With a great need in front of them, organizations around Central Oregon are working to fill in the gap of support that is lacking for area foster kids and families, while also helping to recruit new foster parents.
There are 14 foster homes, not including tribal foster homes, in Jefferson County – of those, only two are general placement homes, and they are both full.
The other 12 homes became certified specifically to care for a family member, while the general placement homes take in other kids in the system. The problem is the general homes are full, and there is nowhere for the kids to go within the county right now.
At its meeting on Feb. 20, the Faith-Based Network heard from several organizations from around Central Oregon about the need not only for foster care within the county but support for foster families.
"I really like Jefferson County, and I believe that they are a community that really cares," said Melissa Williams, director for Every Child Central Oregon, who gave a presentation at the meeting.
Every Child works on educating communities about the need for foster care and offering opportunities to help in a variety of ways, not just by being a foster parent.
She said that the lack of placement options in communities like Jefferson County could be because people don't know that there is a need, which is something the organization tries to combat by holding educational opportunities within communities.
"In any rural community, you are going to have a very small group of people that do a lot of the stuff," she said, adding that until now, those small groups of people have yet to be able to tackle the need here.
"What I am hearing in Jefferson County, which is encouraging to me, is that this is the time to tackle this issue," Williams said.
And that is just what some locals are doing, by working with Every Child, as well as another program called Kindred Connections. A group of people, including Jamie Hurd, are stepping up to become the point people for the local community.
A little while back, Kindred Connections, an organization that focuses on working to keep families together and preventing kids from having to go into the foster care system, approached Hurd with a request for some help with a situation here in Jefferson County.
Kindred Connections, a faith-based organization, works directly with families to reduce the likelihood that their children will enter the child welfare system. They recruit churches to provide all kinds of support, including temporary housing for kids when it's needed.
At the time, Hurd said she wasn't aware of how great the need was.
"Our kids and our families are the beating hearts of our community," Hurd said about the importance of the organizations and the work they do.
She said that through the process of helping with one situation in the community, she got first-hand exposure to the greater need.
From there, she and several others began to form a group to see if they could help. They identified a couple of organizations, including Kindred Connections and Every Child, and began to find out what those groups needed to better support Jefferson County, whether it is material needs or volunteers.
Hurd said the idea, which is still in its early stages, is to have a group of people in the community from churches and community partners that Kindred Connections and Every Child could reach out to with needs. Then the local group can connect with their own networks to fill the need, from food to money to housing.

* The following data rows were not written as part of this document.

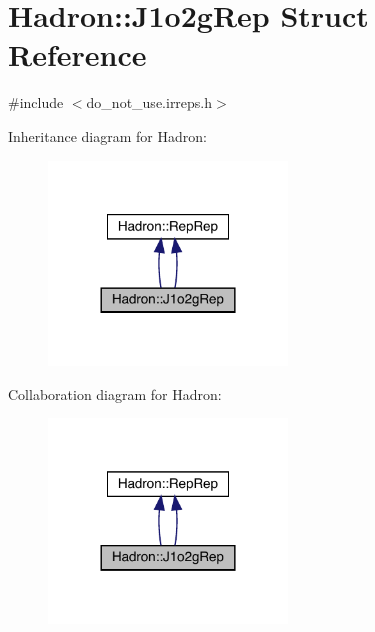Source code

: \hypertarget{structHadron_1_1J1o2gRep}{}\section{Hadron\+:\+:J1o2g\+Rep Struct Reference}
\label{structHadron_1_1J1o2gRep}


{\ttfamily \#include $<$do\+\_\+not\+\_\+use.\+irreps.\+h$>$}



Inheritance diagram for Hadron\+:
\nopagebreak
\begin{figure}[H]
\begin{center}
\leavevmode
\includegraphics[width=180pt]{df/dbb/structHadron_1_1J1o2gRep__inherit__graph}
\end{center}
\end{figure}


Collaboration diagram for Hadron\+:
\nopagebreak
\begin{figure}[H]
\begin{center}
\leavevmode
\includegraphics[width=180pt]{d6/d45/structHadron_1_1J1o2gRep__coll__graph}
\end{center}
\end{figure}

"This is something that Jefferson County does well. We take care of people, and we take care of our community," Hurd said. "It's a community with not a lot of money, and we have a lot to show for it."
Hurd said they want to make it as simple as they can and have a broad network to fill needs. She said she is confident that once they get going, it will grow and flow well and, "Hopefully it will lead to people wanting to help in a bigger way," she said.
The organizations aim to "wrap around" vulnerable kids and families.
"As a mom, I see all the support my kids need to just to get their shoes on," Hurd said. And that's the bottom line – kids here need support.
The programs offer a way for people to help a little bit at a time, and they are designed that way.
"A lot of the time, people are not ready to be a foster parent yet," Williams said.
So instead, they can provide a car seat, be an office buddy sitting with a kid when they come into care, provide food for a pantry at DHS or a number of other things.
As they engage with kids and the programs, Williams said, they are more likely to become a foster parent later.
Since its launch in the region, beginning last May, Every Child has had success with the program in Deschutes County. It's recruited a total of five new foster families there, with quite a few more going through the process of becoming certified, which can take about six months.